Employees can file for decertification at any time after a contract expires or is more than three years old. However, if the employer and the union enter into a successor contract the “contract bar” resumes and employees need to wait another three years.
This is called obstruction.
What Can Be Done?
In the absence of libel, slander, extortion and blackmail, even the most obnoxious corporate campaign can’t be banned without running afoul of the First Amendment. But a corporate campaign can be curtailed by taking away its primary goal, which is unionizing employees through card check.
In 2010 voters in four states—Arizona, South Carolina, South Dakota, and Utah—overwhelmingly approved ballot measures to amend their state constitutions. The amendments will protect workers’ right to secret ballot elections.
Unfortunately, the NLRB has challenged these laws claiming the federal National Labor Relations Act preempts states from taking this action. It is suing Arizona to repeal the state’s secret ballot amendment. Arizona is fighting back with help from the state’s free-market-oriented think tank, the Goldwater Institute, which is defending the amendment in federal district court. (Note: One of this study’s authors provided expert testimony for Goldwater in its defense of the secret ballot.)
Clint Bolick, Goldwater’s lead attorney, sees weaknesses in the NLRB case. He predicts Arizona will win because, “First, states are free to give greater protection to individual rights than federal law. Second, the decision whether to join a particular group is protected by the freedom of association guaranteed by the First Amendment. Finally, courts will try their best not to find a conflict with federal law.”
On the federal level, members of Congress have introduced bills to ensure the secret ballot for workers throughout the country. In the 112th Congress Rep. David Roe [R-TX] and 65 cosponsors introduced H.R. 972 the Secret Ballot Protection Act. However perhaps a better option to protecting workers’ rights, combating corporate campaigns, and ending the NLRB’s overreach is H.R. 2810 , the Employee Rights Act (ERA), which was introduced by Rep. Tim Scott (R-SC) in the House. A companion Senate measure, S. 1507, was introduced by Sen. Orrin Hatch (R-Utah).
The ERA would allow workers to “re-elect” their union every three years, bypassing the difficulties of the decertification process. It also ensures that all workers have the right to a secret ballot in unionization elections. The re-election provision restores the secret ballot to workers who might have signed on to card check because a corporate campaign forced their employers to adopt a neutrality agreement.

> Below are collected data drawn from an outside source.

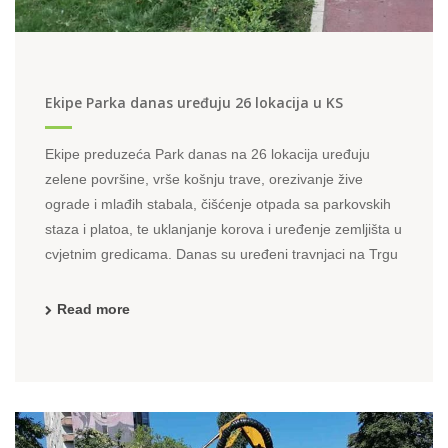
Ekipe Parka danas uređuju 26 lokacija u KS
Ekipe preduzeća Park danas na 26 lokacija uređuju
zelene površine, vrše košnju trave, orezivanje žive
ograde i mlađih stabala, čišćenje otpada sa parkovskih
staza i platoa, te uklanjanje korova i uređenje zemljišta u
cvjetnim gredicama. Danas su uređeni travnjaci na Trgu
oslobođenja- Alija Izetbegović, u ulicama Zelenih ...
Read more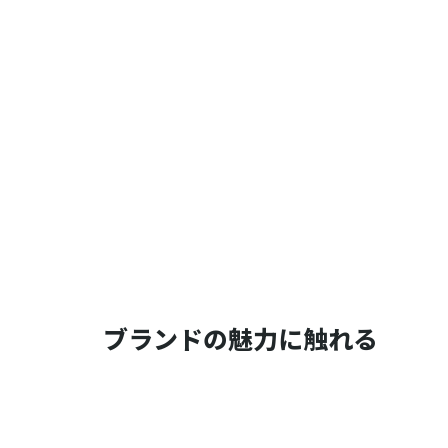
ブランドの魅力に触れる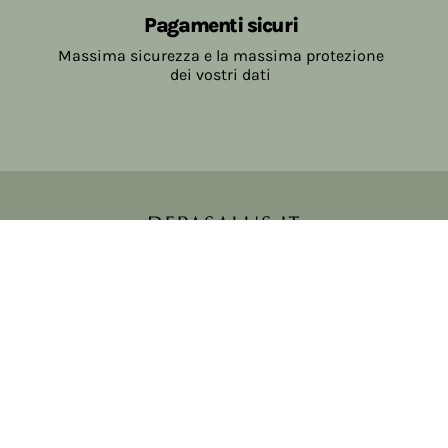
Pagamenti sicuri
Massima sicurezza e la massima protezione
dei vostri dati
Copyright © 2017-2026 Farmacia Salvo-de Paoli s.n.c.
Viale Brescia Villanuova 25089 (BS) Italia
tel: 036531307 email: ordini@farmaciasalvodepaoli.it
P.Iva: 01967720986 cod. fiscale: DPLLRT56M11H717O
iscritta al: DS397030
Privacy policy
Cookie policy
Modifica impostazioni cookie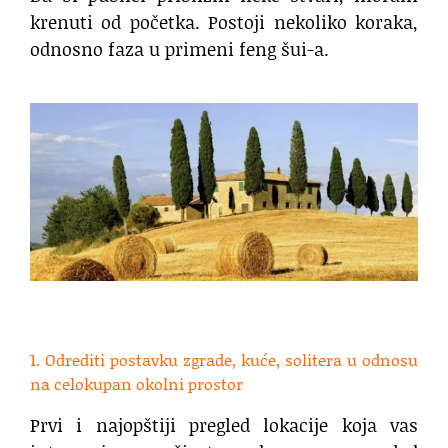
krenuti od početka. Postoji nekoliko koraka,
odnosno faza u primeni feng šui-a.
.
1. Odrediti postavku zgrade, kuće, solitera u odnosu
na celokupan okolni prostor
Prvi i najopštiji pregled lokacije koja vas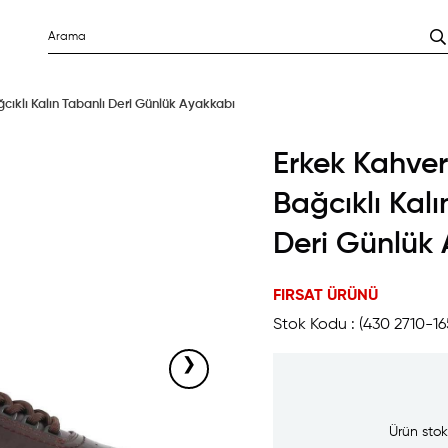
cıklı Kalın Tabanlı Deri Günlük Ayakkabı
Erkek Kahve
Bağcıklı Kalı
Deri Günlük
FIRSAT ÜRÜNÜ
Stok Kodu
(430 2710-16
›
Ürün stok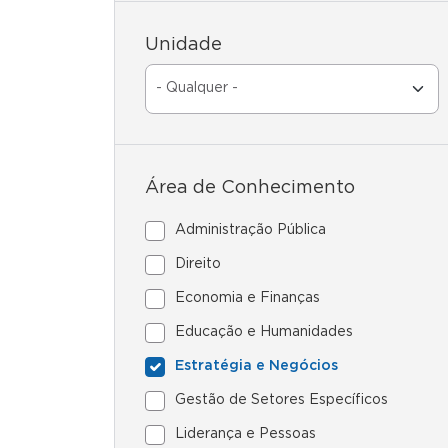
Unidade
Área de Conhecimento
Administração Pública
Direito
Economia e Finanças
Educação e Humanidades
Estratégia e Negócios
Gestão de Setores Específicos
Liderança e Pessoas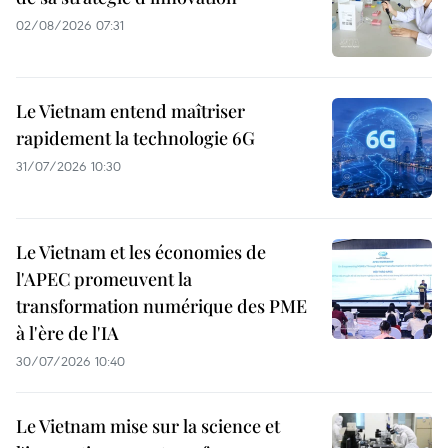
02/08/2026 07:31
Le Vietnam entend maîtriser
rapidement la technologie 6G
31/07/2026 10:30
Le Vietnam et les économies de
l'APEC promeuvent la
transformation numérique des PME
à l'ère de l'IA
30/07/2026 10:40
Le Vietnam mise sur la science et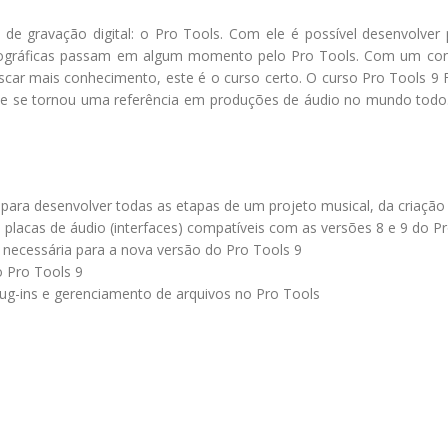
e gravação digital: o Pro Tools. Com ele é possível desenvolver
tográficas passam em algum momento pelo Pro Tools. Com um con
uscar mais conhecimento, este é o curso certo. O curso Pro Tools 
ue se tornou uma referência em produções de áudio no mundo todo. S
para desenvolver todas as etapas de um projeto musical, da criaçã
placas de áudio (interfaces) compatíveis com as versões 8 e 9 do P
 necessária para a nova versão do Pro Tools 9
o Pro Tools 9
ug-ins e gerenciamento de arquivos no Pro Tools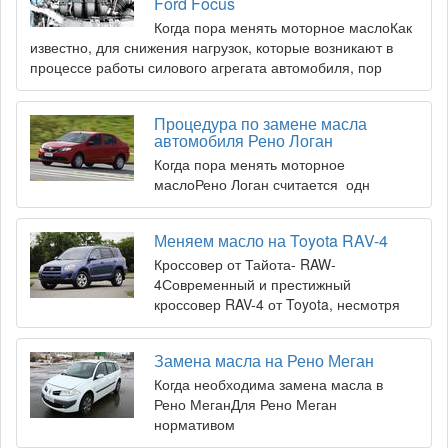
Ford Focus
Когда пора менять моторное маслоКак
известно, для снижения нагрузок, которые возникают в
процессе работы силового агрегата автомобиля, пор
Процедура по замене масла
автомобиля Рено Логан
Когда пора менять моторное
маслоРено Логан считается одн
Меняем масло на Toyota RAV-4
Кроссовер от Тайота- RAW-
4Современный и престижный
кроссовер RAV-4 от Toyota, несмотря
Замена масла на Рено Меган
Когда необходима замена масла в
Рено МеганДля Рено Меган
нормативом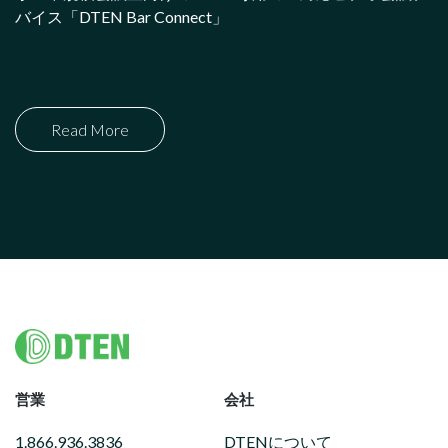
バイス「DTEN Bar Connect」
Read More
Footer
営業
会社
1.866.936.3836
DTENについて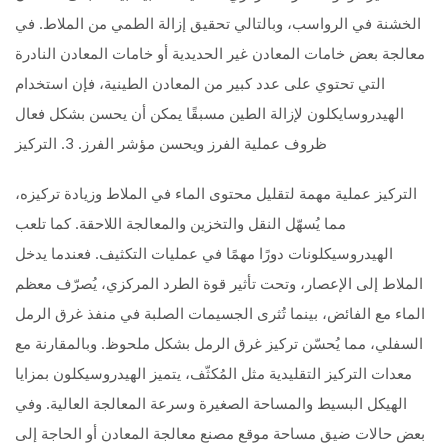
الخشنة في الرواسب، وبالتالي تحقيق إزالة الطمي من الملاط. في
معالجة بعض خامات المعادن غير الحديدية أو خامات المعادن النادرة
التي تحتوي على عدد كبير من المعادن الطينية، فإن استخدام
الهيدروسايكلون لإزالة الطين مسبقًا يمكن أن يحسن بشكل فعال
ظروف عملية الفرز ويحسن مؤشر الفرز. 3. التركيز
التركيز عملية مهمة لتقليل محتوى الماء في الملاط وزيادة تركيزه،
مما يُسهّل النقل والتخزين والمعالجة اللاحقة. كما تلعب
الهيدروسيكلونات دورًا مهمًا في عمليات التكثيف. فعندما يدخل
الملاط إلى الإعصار، وتحت تأثير قوة الطرد المركزي، يُصرّف معظم
الماء مع الفائض، بينما تُثرى الجسيمات الصلبة في منفذ غرق الرمل
السفلي، مما يُحسّن تركيز غرق الرمل بشكل ملحوظ. وبالمقارنة مع
معدات التركيز التقليدية مثل المُكثّف، يتميز الهيدروسيكلون بمزايا
الهيكل البسيط والمساحة الصغيرة وسرعة المعالجة العالية. وفي
بعض حالات ضيق مساحة موقع مصنع معالجة المعادن أو الحاجة إلى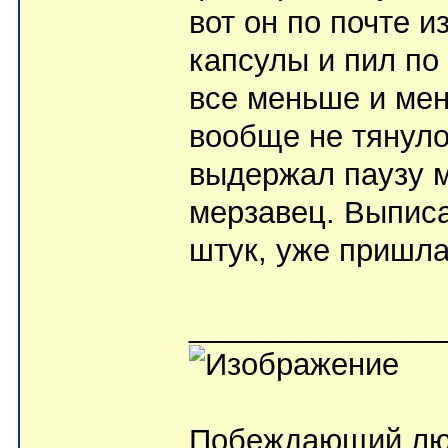
вот он по почте 
капсулы и пил по 
все меньше и мен
вообще не тянуло
выдержал паузу м
мерзавец. Выписа
штук, уже пришла
_______________
Побеждающий лю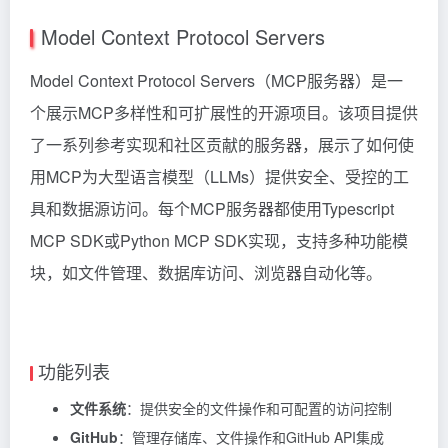
Model Context Protocol Servers
Model Context Protocol Servers（MCP服务器）是一
个展示MCP多样性和可扩展性的开源项目。该项目提供
了一系列参考实现和社区贡献的服务器，展示了如何使
用MCP为大型语言模型（LLMs）提供安全、受控的工
具和数据源访问。每个MCP服务器都使用Typescript
MCP SDK或Python MCP SDK实现，支持多种功能模
块，如文件管理、数据库访问、浏览器自动化等。
功能列表
文件系统
：提供安全的文件操作和可配置的访问控制
GitHub
：管理存储库、文件操作和GitHub API集成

A state or federal secret ballot protection act and the federal ERA are positive legislative fixes. But enacting them won’t be easy. In the meantime businesses must remain vigilant. They should resist corporate campaigns by filing RICO and extortion lawsuits against unions that try to strong-arm them.
The public also has a role to play. It must look more skeptically at allegations and negative publicity directed against companies. And it should check to see whether the groups making claims against a corporation have political or financial interests in destroying that corporation’s reputation.